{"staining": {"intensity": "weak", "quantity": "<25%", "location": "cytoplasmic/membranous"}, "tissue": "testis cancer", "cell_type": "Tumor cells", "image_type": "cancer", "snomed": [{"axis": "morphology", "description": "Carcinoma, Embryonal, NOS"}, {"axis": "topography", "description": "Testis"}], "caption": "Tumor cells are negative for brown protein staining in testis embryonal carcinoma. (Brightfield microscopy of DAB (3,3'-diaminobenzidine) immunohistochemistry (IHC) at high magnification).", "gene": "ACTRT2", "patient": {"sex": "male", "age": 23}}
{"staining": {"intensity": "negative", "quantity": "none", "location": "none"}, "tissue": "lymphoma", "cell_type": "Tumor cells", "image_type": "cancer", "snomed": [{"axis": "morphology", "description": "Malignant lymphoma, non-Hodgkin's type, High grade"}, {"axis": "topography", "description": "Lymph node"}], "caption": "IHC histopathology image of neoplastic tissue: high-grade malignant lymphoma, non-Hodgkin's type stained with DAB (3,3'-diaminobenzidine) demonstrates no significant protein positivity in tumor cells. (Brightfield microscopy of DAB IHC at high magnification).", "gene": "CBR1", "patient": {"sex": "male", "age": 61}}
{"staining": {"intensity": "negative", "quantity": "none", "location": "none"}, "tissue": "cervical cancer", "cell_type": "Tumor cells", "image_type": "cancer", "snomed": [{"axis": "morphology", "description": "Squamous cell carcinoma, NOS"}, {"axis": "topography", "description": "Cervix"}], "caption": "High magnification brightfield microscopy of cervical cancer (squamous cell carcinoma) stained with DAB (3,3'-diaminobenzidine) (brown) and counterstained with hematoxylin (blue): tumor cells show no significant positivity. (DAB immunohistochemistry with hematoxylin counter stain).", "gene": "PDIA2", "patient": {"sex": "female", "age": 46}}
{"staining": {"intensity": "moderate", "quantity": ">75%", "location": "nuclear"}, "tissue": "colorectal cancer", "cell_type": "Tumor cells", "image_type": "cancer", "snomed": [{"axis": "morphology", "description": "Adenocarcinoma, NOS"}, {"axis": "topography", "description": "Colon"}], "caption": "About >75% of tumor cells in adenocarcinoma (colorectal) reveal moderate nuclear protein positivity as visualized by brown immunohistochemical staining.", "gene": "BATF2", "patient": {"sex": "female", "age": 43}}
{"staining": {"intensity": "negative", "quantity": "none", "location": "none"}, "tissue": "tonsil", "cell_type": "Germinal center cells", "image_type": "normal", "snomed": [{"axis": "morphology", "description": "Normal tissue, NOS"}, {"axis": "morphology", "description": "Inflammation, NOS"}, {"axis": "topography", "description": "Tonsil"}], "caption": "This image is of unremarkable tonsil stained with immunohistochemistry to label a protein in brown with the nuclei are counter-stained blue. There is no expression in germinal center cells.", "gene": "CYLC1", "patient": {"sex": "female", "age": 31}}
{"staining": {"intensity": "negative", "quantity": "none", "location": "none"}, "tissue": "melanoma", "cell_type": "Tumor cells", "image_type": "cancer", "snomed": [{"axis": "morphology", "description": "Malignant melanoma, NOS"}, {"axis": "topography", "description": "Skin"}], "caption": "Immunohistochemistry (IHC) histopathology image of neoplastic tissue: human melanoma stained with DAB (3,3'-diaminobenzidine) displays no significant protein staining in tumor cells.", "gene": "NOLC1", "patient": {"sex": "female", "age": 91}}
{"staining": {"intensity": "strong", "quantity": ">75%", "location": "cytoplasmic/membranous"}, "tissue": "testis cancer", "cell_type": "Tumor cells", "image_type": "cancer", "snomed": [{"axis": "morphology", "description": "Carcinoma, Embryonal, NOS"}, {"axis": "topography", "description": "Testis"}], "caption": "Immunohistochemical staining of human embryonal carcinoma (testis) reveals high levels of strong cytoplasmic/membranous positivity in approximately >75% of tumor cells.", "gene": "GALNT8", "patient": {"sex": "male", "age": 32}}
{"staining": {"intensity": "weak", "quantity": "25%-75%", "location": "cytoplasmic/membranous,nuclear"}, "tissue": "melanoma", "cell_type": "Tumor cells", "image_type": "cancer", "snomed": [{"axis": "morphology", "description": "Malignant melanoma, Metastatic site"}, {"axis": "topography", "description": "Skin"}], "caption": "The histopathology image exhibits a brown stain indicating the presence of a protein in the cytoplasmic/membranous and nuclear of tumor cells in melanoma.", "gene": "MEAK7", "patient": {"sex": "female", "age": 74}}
- - - - -
- TO DO:
Set every record down again, exactly as given.

- RESPONSE AREA:
{"staining": {"intensity": "weak", "quantity": "<25%", "location": "cytoplasmic/membranous"}, "tissue": "testis cancer", "cell_type": "Tumor cells", "image_type": "cancer", "snomed": [{"axis": "morphology", "description": "Carcinoma, Embryonal, NOS"}, {"axis": "topography", "description": "Testis"}], "caption": "Tumor cells are negative for brown protein staining in testis embryonal carcinoma. (Brightfield microscopy of DAB (3,3'-diaminobenzidine) immunohistochemistry (IHC) at high magnification).", "gene": "ACTRT2", "patient": {"sex": "male", "age": 23}}
{"staining": {"intensity": "negative", "quantity": "none", "location": "none"}, "tissue": "lymphoma", "cell_type": "Tumor cells", "image_type": "cancer", "snomed": [{"axis": "morphology", "description": "Malignant lymphoma, non-Hodgkin's type, High grade"}, {"axis": "topography", "description": "Lymph node"}], "caption": "IHC histopathology image of neoplastic tissue: high-grade malignant lymphoma, non-Hodgkin's type stained with DAB (3,3'-diaminobenzidine) demonstrates no significant protein positivity in tumor cells. (Brightfield microscopy of DAB IHC at high magnification).", "gene": "CBR1", "patient": {"sex": "male", "age": 61}}
{"staining": {"intensity": "negative", "quantity": "none", "location": "none"}, "tissue": "cervical cancer", "cell_type": "Tumor cells", "image_type": "cancer", "snomed": [{"axis": "morphology", "description": "Squamous cell carcinoma, NOS"}, {"axis": "topography", "description": "Cervix"}], "caption": "High magnification brightfield microscopy of cervical cancer (squamous cell carcinoma) stained with DAB (3,3'-diaminobenzidine) (brown) and counterstained with hematoxylin (blue): tumor cells show no significant positivity. (DAB immunohistochemistry with hematoxylin counter stain).", "gene": "PDIA2", "patient": {"sex": "female", "age": 46}}
{"staining": {"intensity": "moderate", "quantity": ">75%", "location": "nuclear"}, "tissue": "colorectal cancer", "cell_type": "Tumor cells", "image_type": "cancer", "snomed": [{"axis": "morphology", "description": "Adenocarcinoma, NOS"}, {"axis": "topography", "description": "Colon"}], "caption": "About >75% of tumor cells in adenocarcinoma (colorectal) reveal moderate nuclear protein positivity as visualized by brown immunohistochemical staining.", "gene": "BATF2", "patient": {"sex": "female", "age": 43}}
{"staining": {"intensity": "negative", "quantity": "none", "location": "none"}, "tissue": "tonsil", "cell_type": "Germinal center cells", "image_type": "normal", "snomed": [{"axis": "morphology", "description": "Normal tissue, NOS"}, {"axis": "morphology", "description": "Inflammation, NOS"}, {"axis": "topography", "description": "Tonsil"}], "caption": "This image is of unremarkable tonsil stained with immunohistochemistry to label a protein in brown with the nuclei are counter-stained blue. There is no expression in germinal center cells.", "gene": "CYLC1", "patient": {"sex": "female", "age": 31}}
{"staining": {"intensity": "negative", "quantity": "none", "location": "none"}, "tissue": "melanoma", "cell_type": "Tumor cells", "image_type": "cancer", "snomed": [{"axis": "morphology", "description": "Malignant melanoma, NOS"}, {"axis": "topography", "description": "Skin"}], "caption": "Immunohistochemistry (IHC) histopathology image of neoplastic tissue: human melanoma stained with DAB (3,3'-diaminobenzidine) displays no significant protein staining in tumor cells.", "gene": "NOLC1", "patient": {"sex": "female", "age": 91}}
{"staining": {"intensity": "strong", "quantity": ">75%", "location": "cytoplasmic/membranous"}, "tissue": "testis cancer", "cell_type": "Tumor cells", "image_type": "cancer", "snomed": [{"axis": "morphology", "description": "Carcinoma, Embryonal, NOS"}, {"axis": "topography", "description": "Testis"}], "caption": "Immunohistochemical staining of human embryonal carcinoma (testis) reveals high levels of strong cytoplasmic/membranous positivity in approximately >75% of tumor cells.", "gene": "GALNT8", "patient": {"sex": "male", "age": 32}}
{"staining": {"intensity": "weak", "quantity": "25%-75%", "location": "cytoplasmic/membranous,nuclear"}, "tissue": "melanoma", "cell_type": "Tumor cells", "image_type": "cancer", "snomed": [{"axis": "morphology", "description": "Malignant melanoma, Metastatic site"}, {"axis": "topography", "description": "Skin"}], "caption": "The histopathology image exhibits a brown stain indicating the presence of a protein in the cytoplasmic/membranous and nuclear of tumor cells in melanoma.", "gene": "MEAK7", "patient": {"sex": "female", "age": 74}}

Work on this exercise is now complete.